#### Source passage ####

Ibrahim (a.s) responded:
– Take the entire flock with you and go.
The Archangel Jibril (a.s) said in return:
– I am not a man; I am an angel. So I cannot take them.
Ibrahim (a.s) said:
– If you are an angel, I am the Khalil (i.e. the intimate friend of Allah) so I cannot take back what I have given for His sake.
Ibrahim (a.s) sold the entire flock and spent the earnings in the path of Allah as charity.
Ibrahim (a.s) was put through difficult trials in which he was tested with his life, his property, and his children. In each case, he maintained his loyalty and his submission to his Lord. Thus, he rose to the zenith of service to Allah. He abandoned form and climbed to the level of being Khalilullah, the intimate friend of Allah.
There was a huge fire in Baghdad and two sons of a scholar were caught in it. No one could do anything but cry. The great Sufi Nuri witnessed the event as he was passing by and entered the fire as if he was entering a rose-garden. He took the children out of the fire with the permission of Allah while bystanders were watching.
The father of the children was so happy that he put a bag of gold in front of the great Sufi Nuri. Upon seeing this, he became openly displeased and said:
– If I did what I did for money, I would never have been able to take your sons out of the fire.
Entering fire is only possible by becoming spiritually one with the consciousness of Ibrahim (a.s) and by choosing to emulate him. The reason why the fire did not burn Ibrahim (a.s) but was instead a blessing for him was because it was a gift to him out of his boundless love for Allah and out of his submission to his divine Creator.

#### Information provided ####

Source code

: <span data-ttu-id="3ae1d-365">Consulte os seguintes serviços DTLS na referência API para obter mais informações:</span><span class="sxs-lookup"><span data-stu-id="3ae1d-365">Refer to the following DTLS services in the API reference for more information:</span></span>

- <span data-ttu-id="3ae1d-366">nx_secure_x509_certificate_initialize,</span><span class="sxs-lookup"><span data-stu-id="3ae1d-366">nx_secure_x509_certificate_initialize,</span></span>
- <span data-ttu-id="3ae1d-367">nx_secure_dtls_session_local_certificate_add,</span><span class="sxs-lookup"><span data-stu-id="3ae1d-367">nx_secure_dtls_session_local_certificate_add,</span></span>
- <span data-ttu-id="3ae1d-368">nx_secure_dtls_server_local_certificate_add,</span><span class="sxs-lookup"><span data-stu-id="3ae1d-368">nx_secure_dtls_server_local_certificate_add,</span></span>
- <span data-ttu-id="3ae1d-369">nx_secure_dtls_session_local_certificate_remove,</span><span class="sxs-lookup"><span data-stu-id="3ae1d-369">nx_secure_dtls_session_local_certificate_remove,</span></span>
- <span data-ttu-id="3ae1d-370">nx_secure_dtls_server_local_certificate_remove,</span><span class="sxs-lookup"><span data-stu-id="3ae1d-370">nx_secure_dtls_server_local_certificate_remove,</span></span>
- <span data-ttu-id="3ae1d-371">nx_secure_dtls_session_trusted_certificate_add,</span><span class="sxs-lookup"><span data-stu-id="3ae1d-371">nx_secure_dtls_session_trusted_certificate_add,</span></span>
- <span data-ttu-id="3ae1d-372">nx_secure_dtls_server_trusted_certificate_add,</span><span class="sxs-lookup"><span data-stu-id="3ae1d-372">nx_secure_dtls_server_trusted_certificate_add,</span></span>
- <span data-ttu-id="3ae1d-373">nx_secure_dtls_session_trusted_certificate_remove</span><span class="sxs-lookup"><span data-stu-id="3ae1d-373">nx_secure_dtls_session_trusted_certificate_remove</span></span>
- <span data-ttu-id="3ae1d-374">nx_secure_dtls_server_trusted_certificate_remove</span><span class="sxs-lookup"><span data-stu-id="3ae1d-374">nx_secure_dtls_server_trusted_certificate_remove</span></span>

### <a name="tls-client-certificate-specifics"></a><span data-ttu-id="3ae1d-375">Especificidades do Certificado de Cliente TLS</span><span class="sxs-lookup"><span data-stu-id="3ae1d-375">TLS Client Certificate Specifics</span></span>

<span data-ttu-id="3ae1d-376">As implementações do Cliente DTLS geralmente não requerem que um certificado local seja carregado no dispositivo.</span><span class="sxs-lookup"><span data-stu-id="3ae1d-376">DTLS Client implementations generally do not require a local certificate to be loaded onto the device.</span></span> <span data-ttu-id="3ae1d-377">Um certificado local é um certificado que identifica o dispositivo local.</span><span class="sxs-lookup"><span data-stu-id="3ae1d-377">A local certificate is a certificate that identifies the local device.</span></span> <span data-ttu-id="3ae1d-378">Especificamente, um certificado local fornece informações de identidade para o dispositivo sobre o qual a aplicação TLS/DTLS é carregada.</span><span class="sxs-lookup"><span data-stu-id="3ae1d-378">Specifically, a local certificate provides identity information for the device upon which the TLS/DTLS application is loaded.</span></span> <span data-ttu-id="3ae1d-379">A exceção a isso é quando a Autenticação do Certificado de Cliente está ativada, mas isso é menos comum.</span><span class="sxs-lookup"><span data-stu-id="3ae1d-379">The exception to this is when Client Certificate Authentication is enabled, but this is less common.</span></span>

####

Please print the stretch of the Ibrahim passage from "The Archangel Jibril" through "friend of Allah.", word for word.

The Archangel Jibril (a.s) said in return:
– I am not a man; I am an angel. So I cannot take them.
Ibrahim (a.s) said:
– If you are an angel, I am the Khalil (i.e. the intimate friend of Allah) so I cannot take back what I have given for His sake.
Ibrahim (a.s) sold the entire flock and spent the earnings in the path of Allah as charity.
Ibrahim (a.s) was put through difficult trials in which he was tested with his life, his property, and his children. In each case, he maintained his loyalty and his submission to his Lord. Thus, he rose to the zenith of service to Allah. He abandoned form and climbed to the level of being Khalilullah, the intimate friend of Allah.